Si les Mages sont venus d’Orient, nos trois Fondateurs, eux, sont venus des quatre coins du monde civilisé de l’époque. Robert était natif de Troyes en Champagne, Albéric venait de Bourgogne, tandis qu’Étienne était originaire du Dorset en Angleterre.
Les Mages vinrent présenter à l’Enfant Jésus leurs richesses : de l’or, de l’encens et de la myrrhe. L’or pour signifier la royauté de l’Enfant, l’encens pour proclamer sa divinité, la myrrhe soit pour sa divinité, soit pour annoncer sa passion et sa mort.
Nos trois Fondateurs, eux, n’avaient pas de cadeaux somptueux à offrir, mais seulement leur vie même, et leur projet de vie, que nous perpétuons depuis le XIIème siècle.
Comme Saint Benoît, Saint Robert cherchait à vivre une vraie ascèse monastique, et comme Benoît il quitta la communauté de Moutier puis de Molesmes à la recherche d’une vie plus authentique. Il fut à l’initiative de la fondation de Cîteaux, mais le Pape lui intima l’ordre de retourner à Molesmes. Les moines de Molesmes adoptèrent le mode de vie que leur abbé souhaitait, et il eut encore la consolation de voir que l’arbre de Cîteaux prenait racine.

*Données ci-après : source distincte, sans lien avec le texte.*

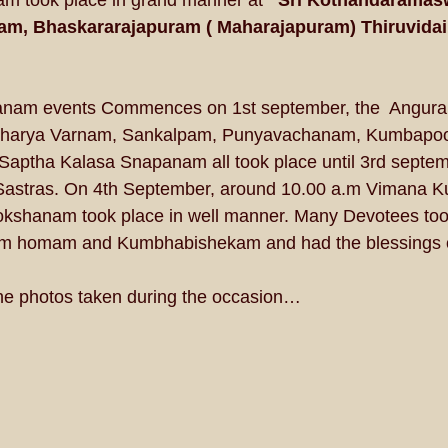
 took place in grand manner at
   Sri Kothandarama
, Bhaskararajapuram ( Maharajapuram) Thiruvida
am events Commences on 1st september, the  Angura
harya Varnam, Sankalpam, Punyavachanam, Kumbapooja
ptha Kalasa Snapanam all took place until 3rd septemb
astras. On 4th September, around 10.00 a.m Vimana 
shanam took place in well manner. Many Devotees took 
homam and Kumbhabishekam and had the blessings of
he photos taken during the occasion…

Robert présenta à l’Enfant de la Crèche la myrrhe, lui qui n’eut pas le bonheur de persévérer dans la vie qu’il avait toujours recherchée.
Albéric succéda à Robert et eut à cœur de consolider le jeune plant. Il demanda pour cela la protection papale au Pape Pascal II avec la reconnaissance de l’interprétation cistercienne de la Règle de Saint Benoît. Il fit tout son possible pour que la liturgie soit célébrée de la manière la plus digne, en chargeant le scriptorium de Cîteaux de recopier les antiphonaires dont les moines avaient besoin, tant sur place que dans les fondations qui allaient se faire très rapidement. C’est l’encens qu’Albéric présenta à l’Enfant Jésus, l’encens de la prière qui monte, jour et nuit, depuis nos monastères, vers le Très-Haut. Albéric mourut vers 1109, soit à peine 20 ans après la fondation de Cîteaux.
Étienne, anglais de naissance, fut élu pour succéder à Albéric. Il mit tout en œuvre pour que l’Ordre naissant trouve un équilibre de vie, en rédigeant la Charte de Charité qui, elle aussi, anime encore nos communautés du XXIème siècle. C’est grâce au sens pratique et à la rédaction par Étienne Harding d’un code juridique, que les Cisterciens ont survécu toutes les crises, les guerres et les révolutions. Beaucoup d’autres Ordres et Congrégations se sont depuis inspirées de la Charte de Charité pour la définir les relations entre communautés et le soutien des supérieurs. On peut dire qu’Étienne apportait dans sa besace, lorsqu’il traversa la Manche pour se faire moine, l’or qui permit de protéger et de sauver la vie monastique cistercienne.
Les Evangiles, la Charte de Charité sont toujours à la base des Constitutions qui règlent la vie de nos communautés cisterciennes, plus d’un millénaire après nos Fondateurs. C’est l’or.
Nous continuons également à louer Dieu de jour comme de nuit, à présenter nos intercessions et notre louange au Créateur du ciel et de la terre. C’est l’encens.
Et, pour reprendre l’image chère à Saint Benoît dans le Prologue de sa Règle :
Si la raison et l’équité conseillent de proposer quelque légère contrainte, pour corriger les vices et préserver la charité, ne va pas, troublé de frayeur, abandonner sur le champ le chemin du salut dont les débuts sont forcément malaisés.
C’est la myrrhe…
À nous maintenant d’honorer nos Saints Fondateurs en gardant leur esprit et en vivant la vie qu’ils ont initiée. Le monde a changé en un millénaire, mais l’esprit de la vie monastique perdure. Demandons à Dieu, par l’intercession des Saints Robert, Albéric et Étienne, de rester fidèles à leurs intuitions et de témoigner par notre vie que oui, c’est Dieu qui nous appelle et c’est Dieu qui, par nous, est servi et honoré en premier dans notre vie.